Y is for Yearning…
Yearning, for acceptance. Still yearning for acceptance. It seems forever that neurodivergent people will continue to yearn for acceptance.
Why is it thus?
I ask this with all genuine enquiry, why is it seemingly so difficult to accept difference and diversity when it comes to neurology and disability. I just do not get it. I really don’t.
I yearn to stop hearing a negative narrative that portrays me as less.
As a disordered thing…
As diseased…
As dangerous…
As a destroyer of families…
A ruiner of marriages…
As vaccine injured…
As an epidemic…
A catastrophe…
A blight…
I yearn for acceptance and not awareness.
I am not an evil, a negative force, a contagion or a bringer of death by a disease that society must be aware of, or should that be BeWare of.
I am none of these. I am a human person, just like you are, and I long to be accepted as just another person, as I am sure you do too.

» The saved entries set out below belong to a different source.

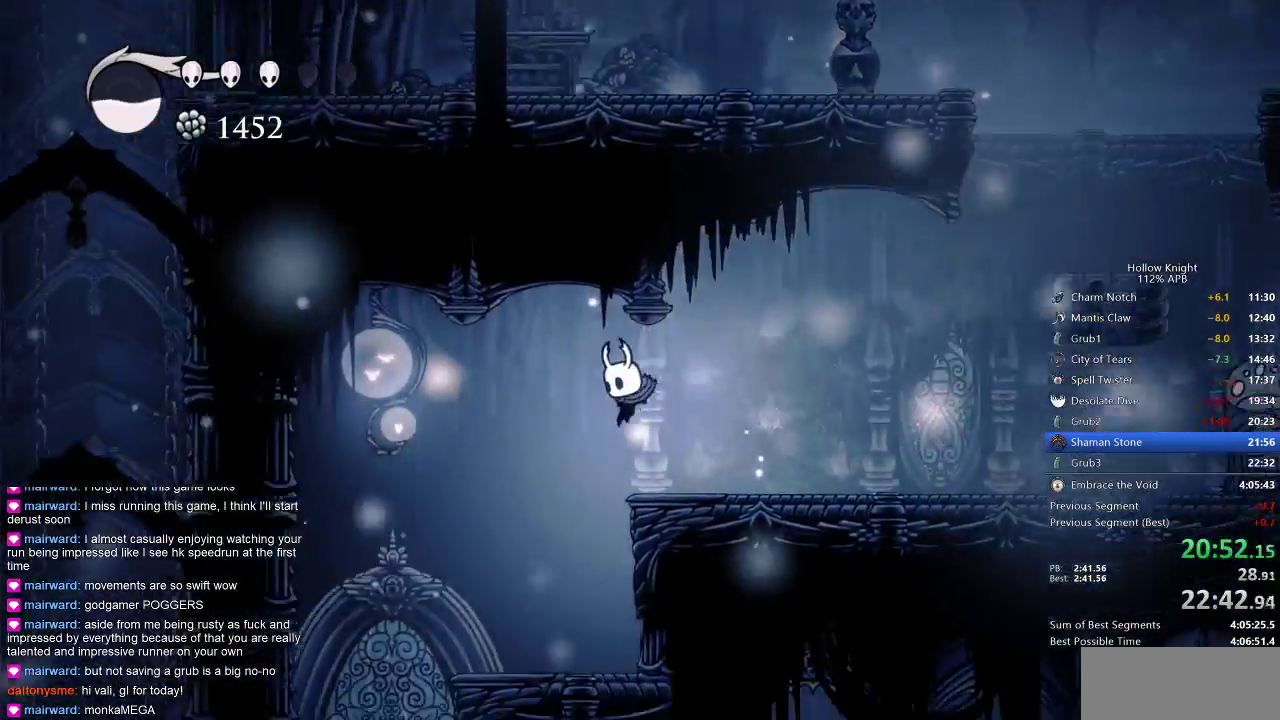
{"keys": ["left"], "events": [[133, "left", "up"], [133, "right", "down"], [267, "left", "down"], [300, "right", "up"]]}
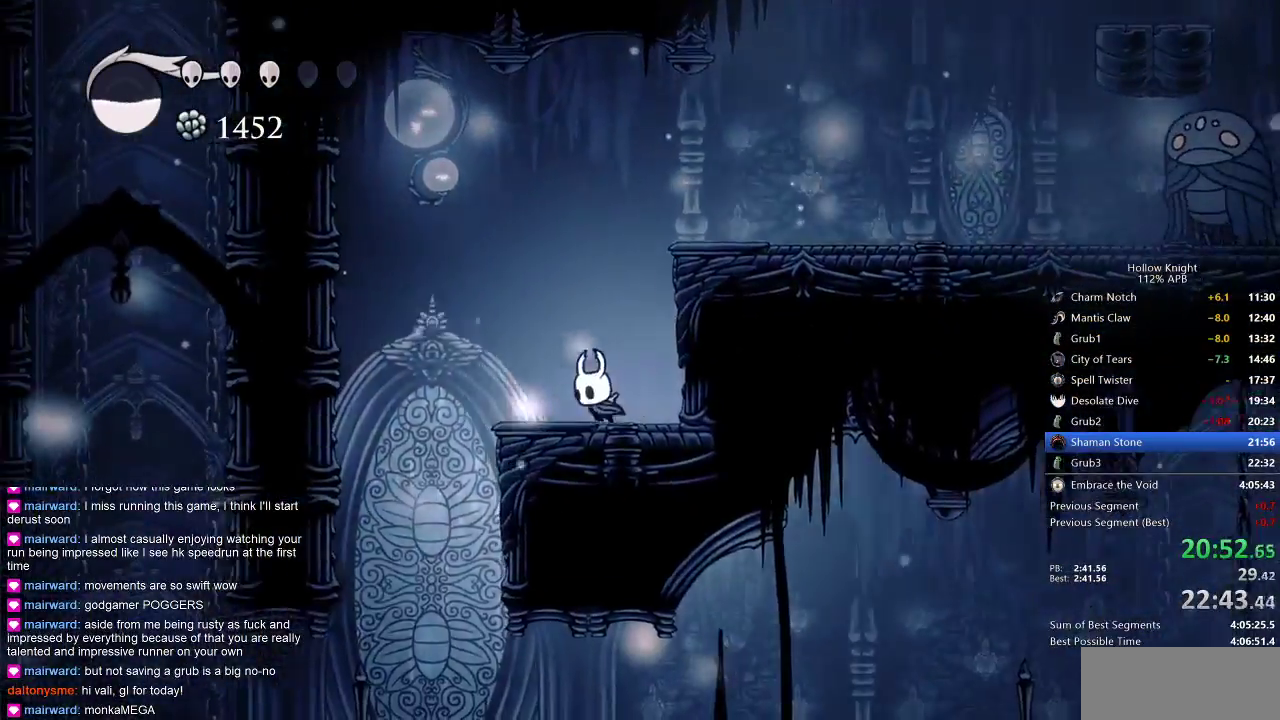
{"keys": ["right"], "events": [[83, "dash", "down"], [183, "dash", "up"], [267, "left", "up"], [433, "right", "down"]]}
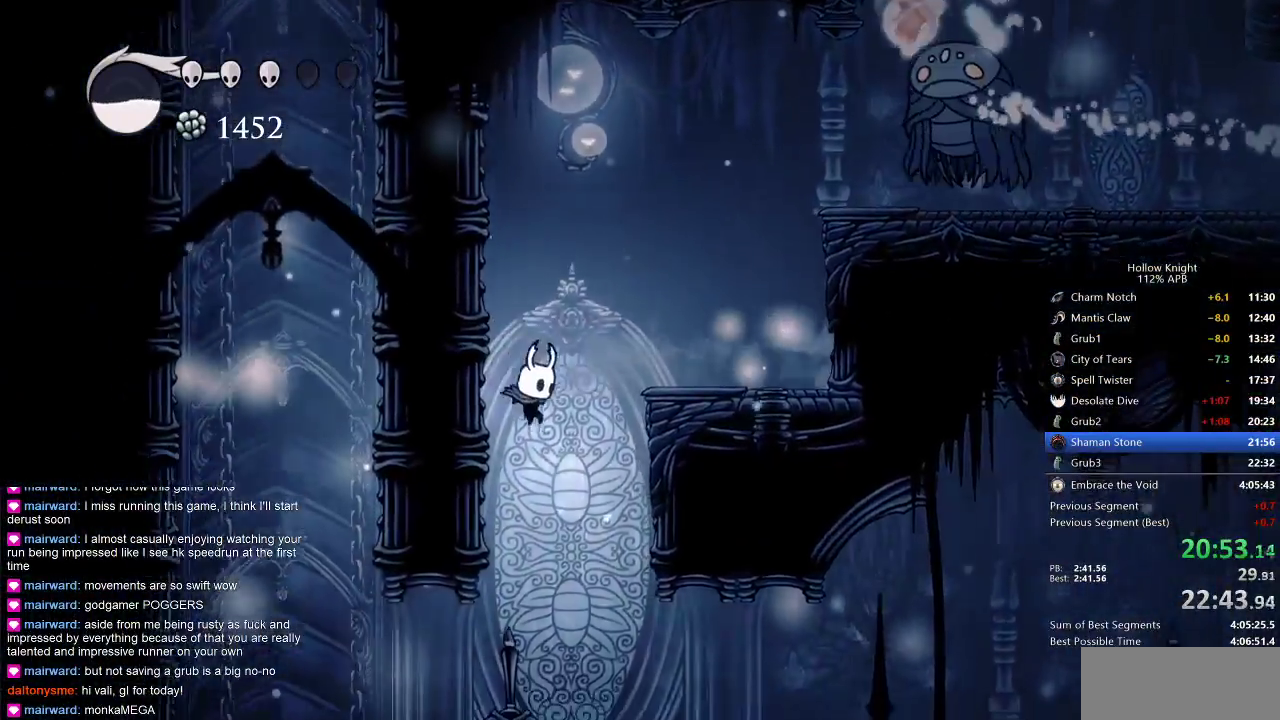
{"keys": ["right"], "events": []}
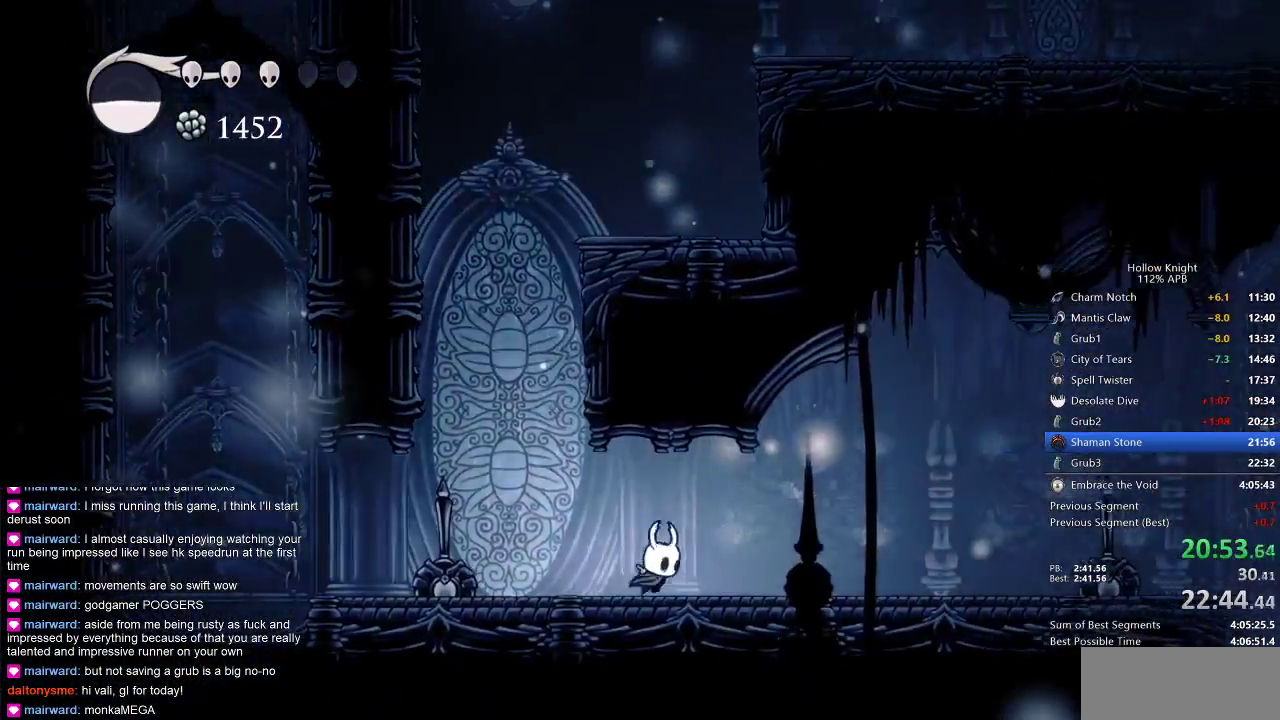
{"keys": ["right"], "events": [[83, "dash", "down"], [167, "dash", "up"]]}
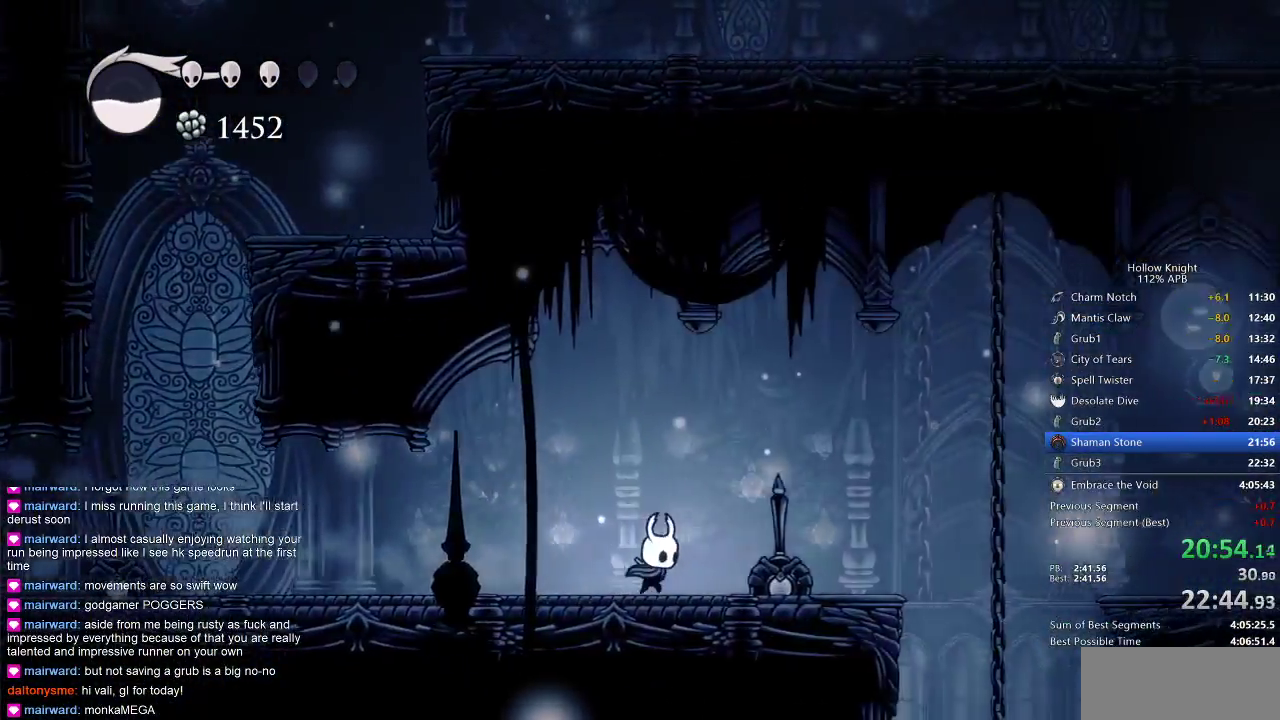
{"keys": ["right"], "events": [[117, "nail", "down"], [200, "nail", "up"]]}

April is ending, and the flooding of your newsfeeds in your social media platforms, by autism awareness posts will quickly thin down and be replaced by the next awareness campaign. The news shows will forget about autism segments, the trends on Facebook, Twitter and Youtube will shift and the year will go on.
But we autistics we are still here. Still yearning for acceptance.
We don’t thin down and disappear just because April has ended.
Yet, many of us are pleased that April has come to an end, many of us are just plain exhausted.
I see in my own newsfeed many posts by autistic friends conveying their yearning, their exhaustion and their desire for the end of April, for the end of the awareness mantra. In short a desire for acceptance.
There is a saying that says “Rome wasn’t built in a day” and I have always taken that to mean that things take time, and especially important big things take time to happen. I guess there is some wisdom in that when it comes to the autism awareness phenomenon winding down and true acceptance becoming the reality.
A refrain I often here is that acceptance can’t happen without awareness. To which I reply with a loud cry of bullshit. This is a delaying tactic, this is a diversion to the real issue.
To accept something does not require me to actually be aware of it. I have LGBTIQ friends that I accepted long before I was aware that they were LGBTIQ.
No awareness is not necessary for acceptance, and that’s because as humans we have the capacity for acceptance, we have the capacity to accept each other without knowing or being aware of every little thing that makes each other who they are.
And in the end, awareness is, in my view, passive. In fact, it is a kind of active passivity.
But I light it up blue, I change my profile picture, I share articles, I go on autism walks, etc is the refrain.
Right, and that helps me or any other autistic how?
It is, in fact, an act of passivity as it actively engages in actions that have no direct impact on improving things for autistic people.
Acceptance, though, is active. Acceptance, though, doesn’t require walks, or lightbulbs or profile pictures. Acceptance, though, requires a simple change of heart.
Acceptance is a simple action of acknowledging the full humanity of another, and upholding their human rights. Human rights to self-determination, privacy, health, safety etc.
This is what we yearn for. Acceptance. Human rights.
Autistic rights are just human rights. The same human rights that non-autistic people enjoy.
It may be an unpopular view, however, awareness campaigns need to end and acceptance campaigns take over. I firmly believe this, because as long as they don’t, for as long as we continue to promote awareness first:
The narrative of disease, disorder will continue.
Organisations will exploit us to make money.
Media will continue to depict us as wrong.
Electric shock therapy will be approved for behaviour management
Bleach will be fed to children and vulnerable adults.
Dog training will continue to be the “treatment” of choice.
Politicians and celebrities will continue to declare us an epidemic.
Discredited doctors will make films about us and declare us a blight.
The list could go on, but you get the point.
Y is for Yearning and I yearn for acceptance.
Then can come celebration and pride.
Y is for Yearning…
Last week, I went missing for a few hours, and was in a police report that mislabeled me as “autistic and functioning at the level of a 13-14 year old”. I am autistic, but I don’t like the ableist description of autism. (I can’t imagine anyone functioning normally when they are lost!). I am an adult, and function as an adult. At the moment, I behaved oddly due to depression. I let the police know that I did not agree with the description, so they changed it. However, before they changed the report, several independent (civilian) local news outlets posted the entire original report, with my full colour photo. (The worst one used autistic as my first name!) I contacted these news outlets, and a few removed the post, but several still remain. I don’t know why, since I have been back home for a week now. Missing person reports should be removed once someone is found. I think the media has a lot to learn.